Cuando la autenticidad sucumbe, la verdad pierde relevancia: lo verosímil es más que suficiente. Starbucks, Victoria’s Secret, Sony y otros lo saben bien, y pulverizan sus establecimientos comerciales con aromas que inducen percepciones en los consumidores para reforzar la idea de que lo que compran es más auténtico. BMW dedica todo un equipo de técnicos a trabajar en la “smell room de su edificio de diseño para que conciban el olor que debe tener el interior de sus coches. Huelen a nuevo, pero a un nuevo especial, exclusivo, distinto: el nuevo del éxito. No importa que éste sea o no verdadero, basta con que sea verosímil.

La multinacional Procter & Gamble va más allá y desvela en un anuncio de su jabón Dove que la belleza de la modelo es fruto de los artificios técnicos del maquillaje y la informática. El resultado es falso, pero bello. La audiencia, fascinada por la conversión, opta por lo que no es. La farsa desvelada es más atractiva que la realidad. Una vez más, lo verosímil es más digerible que lo verdadero.

Es el triunfo definitivo de la forma sobre el contenido. El éxito no es el resultado de un ejercicio sobresaliente que capta la atención de los demás y conquista su consideración. Un escritor no plasma sus ideas en un libro y, en virtud de éstas, cautiva a lectores que lo consideran digno de reconocimiento. El orden se ha invertido. Es más rápido -y más verosímil- que aparezca primero en los medios de comunicación de masas por alguna cuestión que -aunque sea insustancial- despierte el interés del público. Entonces, ya famoso por algo ajeno a lo que divulgue, puede publicar su libro, grabar su disco, hacerse modelo, actor, representante o empresario… tendrá éxito.

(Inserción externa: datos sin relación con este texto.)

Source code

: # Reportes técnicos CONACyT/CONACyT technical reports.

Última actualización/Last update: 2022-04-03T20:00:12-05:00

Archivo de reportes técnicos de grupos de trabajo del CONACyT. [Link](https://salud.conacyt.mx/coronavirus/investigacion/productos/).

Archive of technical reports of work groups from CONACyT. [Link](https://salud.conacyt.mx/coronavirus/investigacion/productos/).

La fama ya no está asociada a los méritos. Éstos se atribuyen, existan o no, a quien haya alcanzado la popularidad que otorgan los poderes mediáticos. El mundo editorial -como el discográfico o el artístico- no divulga ideas, conceptos, creaciones: se limitan a abastecer mercados con soluciones adaptadas a los gustos de los consumidores.

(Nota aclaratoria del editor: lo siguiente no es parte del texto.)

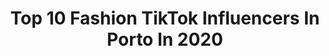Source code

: ---
title: Top 10 Fashion TikTok Influencers In Porto In 2020
description: >-
  Find top fashion TikTok influencers in Porto in 2020. Most popular hashtags: #love #coronavirus #quarentine #funny.
platform: TikTok
profiles:
  - username: "diogomartinszx"
    fullname: >-
      Martinez Yo
    location: "Portugal"
    followers: 9244
    engagement: 2144
    commentsToLikes: 0.083044
    id: ckajkuwgus4tf0i78f26ak9hf
    verified: false
    hashtags: "#parati, #coronavirus, #reagir, #quarentine"
  - username: "realgonolivier"
    fullname: >-
      Gonolivier
    location: "Portugal"
    followers: 70012
    engagement: 958
    commentsToLikes: 0.009506
    id: ckai478vjmtot0i780mqf37iz
    verified: false
    hashtags: "#greenscreen, #gloup, #balenciaga, #howtostylehair"
  - username: "francisco.silva7"
    fullname: >-
      Francisco Silva
    location: "Portugal"
    followers: 4065
    engagement: 670
    commentsToLikes: 0.018223
    id: cka0uj17wugzq0i781c4ziir5
    verified: false
    hashtags: "#elas, #tombas, #loucas, #compasso"
  - username: "fabioalmeida992"
    fullname: >-
      Fabio Almeida
    location: "Portugal"
    followers: 3020
    engagement: 620
    commentsToLikes: 0.001290
    id: cka7p1d9e5bdv0i78eh0ups34
    verified: false
    hashtags: "#danceforme, #metesegunda, #newtik, #like"
  - username: "marcio.filipe"
    fullname: >-
      Marcio.filipe
    location: "Portugal"
    followers: 21903
    engagement: 1116
    commentsToLikes: 0.005863
    id: ck9evgn9vib5i0j788szm6piz
    verified: false
    hashtags: "#santorini, #elcorteingles, #belgium, #belgica"
  - username: "marcoandresil"
    fullname: >-
      Marco André
    location: "Portugal"
    followers: 5361
    engagement: 446
    commentsToLikes: 0.010127
    id: ck9evghnti9v40j78hgl2ube8
    verified: false
    hashtags: "#smallvideo, #pokemon, #dangerous, #portoportugal"
  - username: "sergiobalanyuk"
    fullname: >-
      🔱 Sergio 🔱
    location: "Portugal"
    followers: 6057
    engagement: 837
    commentsToLikes: 0.078086
    id: cka0uiw86ug150i78zsfbeipi
    verified: false
    hashtags: "#comedy, #iphone, #filipelima, #help"
  - username: "nuno1706"
    fullname: >-
      Nuno Miguel
    location: "Portugal"
    followers: 4670
    engagement: 1235
    commentsToLikes: 0.051939
    id: cka0uivp2ufwd0i78um9ps6du
    verified: false
    hashtags: "#joaofelix, #liganos, #flamengo, #jorgejesus"
  - username: "tinkerbell.studio"
    fullname: >-
      tinkerbell.studio
    location: "Portugal"
    followers: 23591
    engagement: 2160
    commentsToLikes: 0.014008
    id: ck9evggtwi9nn0j789ihccaw5
    verified: false
    hashtags: "#simbachallenge, #harrypotter, #quarantine, #bebe"
  - username: "el_midon"
    fullname: >-
      Hugo Miguel Midão
    location: "Portugal"
    followers: 27333
    engagement: 1346
    commentsToLikes: 0.160646
    id: cka0uixhnugcf0i784ujr8x63
    verified: false
    hashtags: "#trevode4folhas, #trevodasorte, #live, #desafiopausa"
---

El éxito pasa por el escrutinio del mercado. Los méritos de una película se cifran por los resultados de taquilla. Un disco se reconoce por sus ventas, como los libros. Un cuadro es menos arte que inversión. En el valor histórico de un sello, la clave está en el “valor” más que en el “histórico”. Un coche, un reloj o unas gafas de sol son tanto mejores cuanta más gente los haya comprado, y en eso, el estilo, el diseño o su concordancia con algo tan abstracto e indefinido como la moda, cuenta más que su desempeño objetivo. El valor de lo bien hecho ha sucumbido. Solo queda la cotización del mercado.